# Journal of Mathematics and Statistics

## GAUSSIAN COPULA MARGINAL REGRESSION FOR MODELING EXTREME DATA WITH APPLICATION

Sutikno , Heri Kuswanto and Iis Dewi Ratih

DOI : 10.3844/jmssp.2014.192.200

Journal of Mathematics and Statistics

Volume 10, Issue 2

Pages 192-200

### Abstract

Regression is commonly used to determine the relationship between the response variable and the predictor variable, where the parameters are estimated by Ordinary Least Square (OLS). This method can be used with an assumption that residuals are normally distributed (0, σ2). However, the assumption of normality of the data is often violated due to extreme observations, which are often found in the climate data. Modeling of rice harvested area with rainfall predictor variables allows extreme observations. Therefore, another approximation is necessary to be applied in order to overcome the presence of extreme observations.
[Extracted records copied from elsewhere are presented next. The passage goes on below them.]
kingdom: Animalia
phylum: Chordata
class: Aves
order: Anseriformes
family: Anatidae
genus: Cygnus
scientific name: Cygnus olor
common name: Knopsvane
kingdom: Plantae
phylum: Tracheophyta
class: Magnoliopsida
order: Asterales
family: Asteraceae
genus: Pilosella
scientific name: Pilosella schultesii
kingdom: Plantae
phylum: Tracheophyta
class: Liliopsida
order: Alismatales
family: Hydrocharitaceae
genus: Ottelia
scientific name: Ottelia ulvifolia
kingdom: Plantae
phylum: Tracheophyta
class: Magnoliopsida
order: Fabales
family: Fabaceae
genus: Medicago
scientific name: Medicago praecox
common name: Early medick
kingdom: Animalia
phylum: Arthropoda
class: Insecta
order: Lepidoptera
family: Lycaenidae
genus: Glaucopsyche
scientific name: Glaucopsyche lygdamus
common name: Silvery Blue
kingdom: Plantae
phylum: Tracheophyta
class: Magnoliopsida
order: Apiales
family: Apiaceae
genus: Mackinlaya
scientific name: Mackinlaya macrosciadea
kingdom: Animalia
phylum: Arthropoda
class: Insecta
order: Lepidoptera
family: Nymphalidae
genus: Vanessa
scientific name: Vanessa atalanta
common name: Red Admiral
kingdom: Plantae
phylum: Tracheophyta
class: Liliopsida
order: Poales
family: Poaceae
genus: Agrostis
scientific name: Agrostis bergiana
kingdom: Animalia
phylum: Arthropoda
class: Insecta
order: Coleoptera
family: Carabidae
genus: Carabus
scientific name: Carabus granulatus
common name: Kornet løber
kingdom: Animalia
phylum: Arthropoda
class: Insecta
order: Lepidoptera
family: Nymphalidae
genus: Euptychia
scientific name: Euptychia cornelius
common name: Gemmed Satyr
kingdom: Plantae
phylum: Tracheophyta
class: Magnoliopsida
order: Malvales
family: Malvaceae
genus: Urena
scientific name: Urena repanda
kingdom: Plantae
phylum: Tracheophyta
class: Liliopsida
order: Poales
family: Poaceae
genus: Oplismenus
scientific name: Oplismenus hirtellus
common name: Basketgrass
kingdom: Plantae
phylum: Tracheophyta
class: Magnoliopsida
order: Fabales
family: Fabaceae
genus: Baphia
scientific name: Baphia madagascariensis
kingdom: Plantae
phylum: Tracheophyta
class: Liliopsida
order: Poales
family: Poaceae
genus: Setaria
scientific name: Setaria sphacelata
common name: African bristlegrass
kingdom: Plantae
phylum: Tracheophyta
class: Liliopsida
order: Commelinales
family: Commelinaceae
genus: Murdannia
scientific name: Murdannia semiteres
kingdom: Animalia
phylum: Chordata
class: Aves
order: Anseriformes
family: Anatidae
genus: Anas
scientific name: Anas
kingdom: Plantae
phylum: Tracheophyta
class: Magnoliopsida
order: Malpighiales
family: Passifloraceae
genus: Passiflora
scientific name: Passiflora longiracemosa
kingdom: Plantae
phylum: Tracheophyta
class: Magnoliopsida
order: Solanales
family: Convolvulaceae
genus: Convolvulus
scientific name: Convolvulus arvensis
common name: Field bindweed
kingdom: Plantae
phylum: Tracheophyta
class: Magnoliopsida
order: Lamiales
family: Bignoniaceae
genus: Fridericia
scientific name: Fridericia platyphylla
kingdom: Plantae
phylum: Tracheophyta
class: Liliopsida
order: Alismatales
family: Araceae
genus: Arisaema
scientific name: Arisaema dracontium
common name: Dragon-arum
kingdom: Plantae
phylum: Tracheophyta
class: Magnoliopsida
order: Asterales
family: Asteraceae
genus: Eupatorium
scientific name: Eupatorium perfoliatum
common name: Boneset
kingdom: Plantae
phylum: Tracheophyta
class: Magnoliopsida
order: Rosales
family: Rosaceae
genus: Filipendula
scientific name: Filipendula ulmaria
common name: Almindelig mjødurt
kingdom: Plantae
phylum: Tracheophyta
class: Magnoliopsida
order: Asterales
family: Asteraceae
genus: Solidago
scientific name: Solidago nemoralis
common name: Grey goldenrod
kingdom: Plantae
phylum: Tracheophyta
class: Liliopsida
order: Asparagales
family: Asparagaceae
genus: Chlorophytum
The method used to solve this problem is a Gaussian Copula Marginal Regression (GCMR), the regression-based Copula. As a case study, the method is applied to model rice harvested area of rice production centers in East Java, Indonesia, covering District: Banyuwangi, Lamongan, Bojonegoro, Ngawi and Jember. Copula is chosen because this method is not strict against the assumption distribution, especially the normal distribution. Moreover, this method can describe dependency on extreme point clearly. The GCMR performance will be compared with OLS and Generalized Linear Models (GLM). The identification result of the dependencies structure between the Rice Harvest per period (RH) and monthly rainfall showed a dependency in all areas of research. It is shown that the real test copula type mostly follows the Gumbel distribution. While the comparison of the model goodness for rice harvested area in the modeling showed that the method used to model the exact GCMR in five districts RH1 and RH2 in Jember district since its lowest AICc. Looking at the data distribution pattern of response variables, it can be concluded that the GCMR good for modeling the response variable that is not normally distributed and tend to have a large skew.